A Week On and Off the Farm

We have had wonderful weather for the past week.  The sky has been mostly clear, the temperatures mild and seasonable during the day and cool enough for a quilt under the open window at night.  The garden, except for the peppers is winding down.  Friday afternoon, the grandkids helped me dig the sweet potatoes.   We picked a basket of 3 pounds of tomatillos, and another of peppers.

20161014_173417[1] 20161014_173420[1]


The peppers are drying or pickling, depending on the type.  The tomatillos have been washed, husked, and frozen.

I planted two varieties of sweet potatoes,  purple and  orange.  The bed wasn’t the most ideal spot, it was too rocky, and the yield was amusing.




The largest and the smallest.  The 1 pound box of spaghetti is for size reference.  I think that one will feed us all for a meal.  They are curing and will be moved to the cellar soon. This week is mostly supposed to be pleasant, so I think it is time to cut down and mulch the asparagus, pull the tomato vines, cut down the sunflower stalks, and prepare a bed for planting garlic in a couple more weeks.  I will leave the volunteer tomatillo plants and hope to harvest a few more of them before the first frost.  My facebook memory from last year said we were anticipating three nights of frost in a row.  Our lowest so far has been in the lower 40s.

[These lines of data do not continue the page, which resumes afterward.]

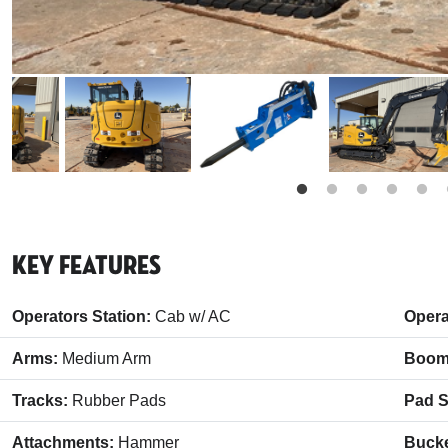
Key Features
Operators Station:
Cab w/ AC
Opera
Arms:
Medium Arm
Boom
Tracks:
Rubber Pads
Pad S
Attachments:
Hammer
Buck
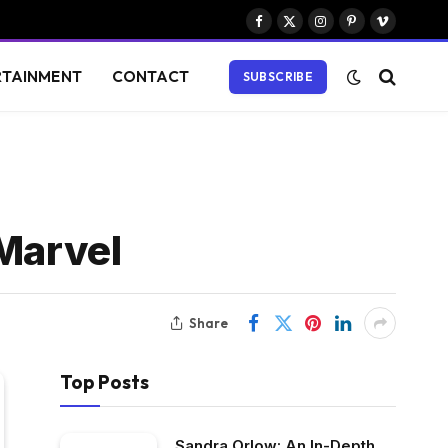
Facebook
X
Instagram
Pinterest
Vimeo
(Twitter)
RTAINMENT
CONTACT
SUBSCRIBE
 Marvel
Share
Top Posts
Sandra Orlow: An In-Depth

One of the young cull cockerels must be Houdini.  I keep finding him out in spite of the netting to protect them from the hawk.  He must be flying over the gate and enjoying his days free ranging.  Some nights I find him perched on the egg door of the coop and have to collect him and return him to the safety of the coop for the night.  Some nights he finds his way back in on his own.  He better enjoy his freedom, because he is only a couple short weeks from a permanent vacation in freezer camp.

After the Spinzilla competition, I have only been spinning at the two outdoor events.  The Bridge Day event ended up being a front page article with photographs in our local paper.  The picture doesn’t show how cold and windblown I was.  Today’s Harvest Festival at the historic Smithfield Plantation House was fun.  It wasn’t well advertised, so not too well attended, but the folks that did come enjoyed fresh pressed cider, music; could take a dance lesson; buy a pumpkin or some gourds; watch the blacksmith ply his trade; the weaver working on a small loom, making a belt or strap; and me spinning.


Though I was the spinning demonstration, I was in the pavilion behind the house and not in the Weaver’s Cottage this time and had the opportunity to not only spin and discuss the fiber art, but I got to vend.  In spite of the poor turnout, I sold some soap, salve, beard products, and a handspun, handknit hat.  I am 4 ounces closer to having enough yarn to make my sweater, still spinning Priscilla the Leicester Longwool.

My next spinning demonstration will again be at the Smithfield House for the Halloween activities on October 28 with pumpkin bowling, a historic hayride, and other activities.

Jim got to take an overnight trip with his HOG group, a handful of bikes and folks rode most of the state of North Carolina to watch motorcycle drag racing.  I am still awaiting his return home and as it has been dark for an hour now, I start to fret over his safety.  They were 3 hours and 40 minutes from home and didn’t leave for home until 3:30, so it is just in the range where he should be getting here.